→ Tasks and exercises
[1] Answer these questions about the post on finding business support, each on its own line:
(a) What plant does the caption near the top of the post name?
(b) Which two professionals are given in parentheses in the list of support options?
(c) On what day does the writer plan to share two big changes to the business?
[2] Write a continuation of the post on finding business support, starting after its final sentence.

→ Reading text

Weekly-ish notes on navigating big change

crafty

Get the help you need (and stop wasting your money)

Crepe myrtle (& tiny moon) #foundwhilerunning

Without quite meaning to, I've been writing a little series on exploring the support your business needs (this is just one area you might want to explore.)

Now that you know what you need, and you've explored your options of getting your partner's support, it's time to branch out  and get support from the whole wide world.

Instead of thinking about all the options out there, focus in on your needs.

When you thought about what you needed, what where the tasks that came to mind? (Take a moment to write them out!)

Now, for each item on your list, who would be the best person to help you with that?

 

Some of your options for support:

  • Teacher
  • Mentor
  • Assistant
  • Professionals (lawyer, accountant)
  • Community of peers (other businesses)
  • Community of Right People (your buyers and supporters)
  • Real-world community
  • Family

 

Go on and take notes on your list!

The next step is to find the specific person you need. 

If, for example, you are new to sharing your thing with the rest of the world, you might just want to read a book about that. But if you've read a few books and your problem is actually DOING it, perhaps you need the accountability of other explorers. If you need ideas for your newest product – don't ask a teacher or other businesses – go right to your community of buyers and talk to them about what they love, use and need.
The trick here is to remember what you need specifically – the actual tasks or barriers you currently struggle with – and then to seek out what will help you overcome (or accomplish) it.

Even though this is simple, are you doing it?

Or are you taking every class that's offered, and buying random books? Do you have lots of general knowledge, but no idea what to do for your specific situation?  I know – it's tempting to download and stockpile it (without using it) because you don't want to miss out! I'm guilty of this too! But this gather-everything-and-then-sort-it-out method is why you feel overwhelmed. It's why you still feel unsupported.

Don't get me wrong, I totally believe in investing in your business (and your business education). I wouldn't offer books, classes and support if I didn't know it was helpful. But it's helpful for the people who have the specific need. The best investments I've ever made  have been those that filled a need I had right then, or that related to a new adventure I was embarking on. 

So what do YOU need? Where can you find it?

 

cross_stitches

 

 

During this exploration of my own relationship to support, I made two big changes to my business, which I'll be sharing with you Thursday (you can subscribe so you don't miss it.)

 

 

Feel Good: Quilting

As part of my feel-good experiment, I'm saying yes to the stuff that feels good. One of the biggest challenges (for me) to doing what feels good is LOGIC. I can logic-away all kinds of fun stuff, insisting that I don't have time, I don't have energy, I really should spend my time on finishing those other projects instead of starting a new one. But this month's experiment is saying YES to something I know will feel good, so instead of saying NO to my newest crazy idea, I fully embraced it.

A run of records
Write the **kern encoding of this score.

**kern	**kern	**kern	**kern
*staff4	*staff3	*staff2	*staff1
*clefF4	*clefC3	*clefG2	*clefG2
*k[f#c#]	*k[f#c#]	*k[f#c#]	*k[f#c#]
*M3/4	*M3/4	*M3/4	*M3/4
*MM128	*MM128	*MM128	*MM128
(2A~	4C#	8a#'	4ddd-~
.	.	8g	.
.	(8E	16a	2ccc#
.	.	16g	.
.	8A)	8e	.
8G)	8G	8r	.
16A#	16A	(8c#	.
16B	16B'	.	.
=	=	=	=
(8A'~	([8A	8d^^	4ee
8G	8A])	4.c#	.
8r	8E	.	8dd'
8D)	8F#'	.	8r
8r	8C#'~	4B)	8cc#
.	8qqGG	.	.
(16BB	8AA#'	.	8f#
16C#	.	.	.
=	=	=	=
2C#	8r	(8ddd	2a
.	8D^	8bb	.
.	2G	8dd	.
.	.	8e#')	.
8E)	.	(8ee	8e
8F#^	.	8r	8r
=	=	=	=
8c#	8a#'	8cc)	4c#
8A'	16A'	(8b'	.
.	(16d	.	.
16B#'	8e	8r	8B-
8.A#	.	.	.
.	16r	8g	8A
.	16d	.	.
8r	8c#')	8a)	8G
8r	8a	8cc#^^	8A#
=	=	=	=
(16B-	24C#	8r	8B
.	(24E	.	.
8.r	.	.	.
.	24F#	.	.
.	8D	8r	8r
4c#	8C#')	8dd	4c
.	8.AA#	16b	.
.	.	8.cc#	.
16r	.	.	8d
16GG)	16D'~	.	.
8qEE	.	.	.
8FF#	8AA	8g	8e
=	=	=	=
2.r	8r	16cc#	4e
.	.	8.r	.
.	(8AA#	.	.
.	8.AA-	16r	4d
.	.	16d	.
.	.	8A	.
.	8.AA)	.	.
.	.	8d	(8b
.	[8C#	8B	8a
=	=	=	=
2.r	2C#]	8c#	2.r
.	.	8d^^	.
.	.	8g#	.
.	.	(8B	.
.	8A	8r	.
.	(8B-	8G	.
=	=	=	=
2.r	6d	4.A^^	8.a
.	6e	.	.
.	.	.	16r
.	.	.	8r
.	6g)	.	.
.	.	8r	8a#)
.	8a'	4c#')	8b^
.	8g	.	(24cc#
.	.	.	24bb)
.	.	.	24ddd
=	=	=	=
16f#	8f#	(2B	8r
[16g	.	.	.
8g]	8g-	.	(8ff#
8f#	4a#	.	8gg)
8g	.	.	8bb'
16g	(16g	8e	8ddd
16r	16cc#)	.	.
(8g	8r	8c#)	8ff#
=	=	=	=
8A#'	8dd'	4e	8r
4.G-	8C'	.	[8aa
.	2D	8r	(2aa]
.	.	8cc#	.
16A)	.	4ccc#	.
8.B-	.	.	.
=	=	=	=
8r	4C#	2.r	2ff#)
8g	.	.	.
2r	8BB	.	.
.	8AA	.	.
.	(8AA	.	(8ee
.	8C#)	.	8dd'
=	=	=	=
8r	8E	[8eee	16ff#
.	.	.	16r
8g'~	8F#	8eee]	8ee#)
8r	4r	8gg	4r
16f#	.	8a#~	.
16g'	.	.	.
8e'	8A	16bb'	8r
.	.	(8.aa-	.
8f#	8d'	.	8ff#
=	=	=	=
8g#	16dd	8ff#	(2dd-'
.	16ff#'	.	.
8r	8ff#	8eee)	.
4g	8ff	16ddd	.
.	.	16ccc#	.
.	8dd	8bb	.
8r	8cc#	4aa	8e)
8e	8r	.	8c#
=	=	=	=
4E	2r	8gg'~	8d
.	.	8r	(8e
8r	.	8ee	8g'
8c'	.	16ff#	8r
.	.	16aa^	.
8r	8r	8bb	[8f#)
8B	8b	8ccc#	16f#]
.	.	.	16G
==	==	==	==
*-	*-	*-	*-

→ Answers
[1]
(a) Crepe myrtle
(b) A lawyer and an accountant
(c) Thursday

[2]
This week's crazy idea was Elise's Quilts by Christmas challenge. After a recent weekend spent quilting with my mom, I wanted to do it again. I was visiting this weekend and my mom has a great quilting set up: a big table to cut on, two sewing machines, plenty of ideas, so this was the perfect storm of inspiration and opportunity. Before I left I sent mom a link and my new quilt was born.

Love LOVE new fabric store. Unfortunately, didn't have black I needed. #quiltsbychristmas



We spent the weekend buying all the supplies, experimenting with the best way to cut triangles (we settled on this one), cutting, sewing, and ironing.
Part of my feel-good experiment: giving in to #quiltsbychristmas Details on the blog.
It felt great to dive into a new project: the endless Pinterest-searching, the fabric-buying, the cutting, sewing, chatting, charting. And you know? None of the logical reasons I had to not start matter at all. I feel refreshed and inspired for my other projects, and knowing that one of my Christmas gifts is halfway done feels fabulous.

What feel-good activity have you been logic-ing away?

Free Guide to Planning your Holidays

This is the third in an ongoing series about planning (your business and your life!) for the holidays. If you want to keep your Holiday Sanity this year, join a group of crafters + artists in our accountability fun If you're struggling to find the time because of family or health limits, check out Within Limits.

Instead of going on and on about planning today, let's just get down to the action. The action of looking clear-eyed and honestly about what you want to do this holiday.

For most of us, that starts with a List.

I am Queen of the List, but my planning really needs to go beyond the list.

I've put everything I know about dealing with big (scary!) to-do lists and turned into a teeny tiny mini-guide.

How I figure out what needs to be done.
How I make sure nothing falls through the cracks.
How I make sure it actually GETS done, hopefully a few days before it's really done.

All of it explained and then demonstrated with silly handdrawn worksheets.

This is one of the first materials I made for the Holiday Sanity program, but I got so much gushing about how helpful it was, I thought, I need to share this with everyone.

So here it is, completely free. No sign-ups or commitments or anything.
Just right click on the little button to download.

And enjoy!

Edited to add: At the request of several fast readers, we're going to do a weekly check-in, right here in the comments.
Today, let us know: did you fill out the first List of Doom?

Of course, you can get private accountability (and brainstorm and learn from a whole pile of clever crafters) in the Holiday Sanity program. Tuesday's the last day to join!

Your questions, answered: newslettery video edition

This is a regular-ish thing, where I answer your questions about an upcoming class. I hope it helps you decide if the class is right for you (and if it’s not, I hope the answers spark something for ya.)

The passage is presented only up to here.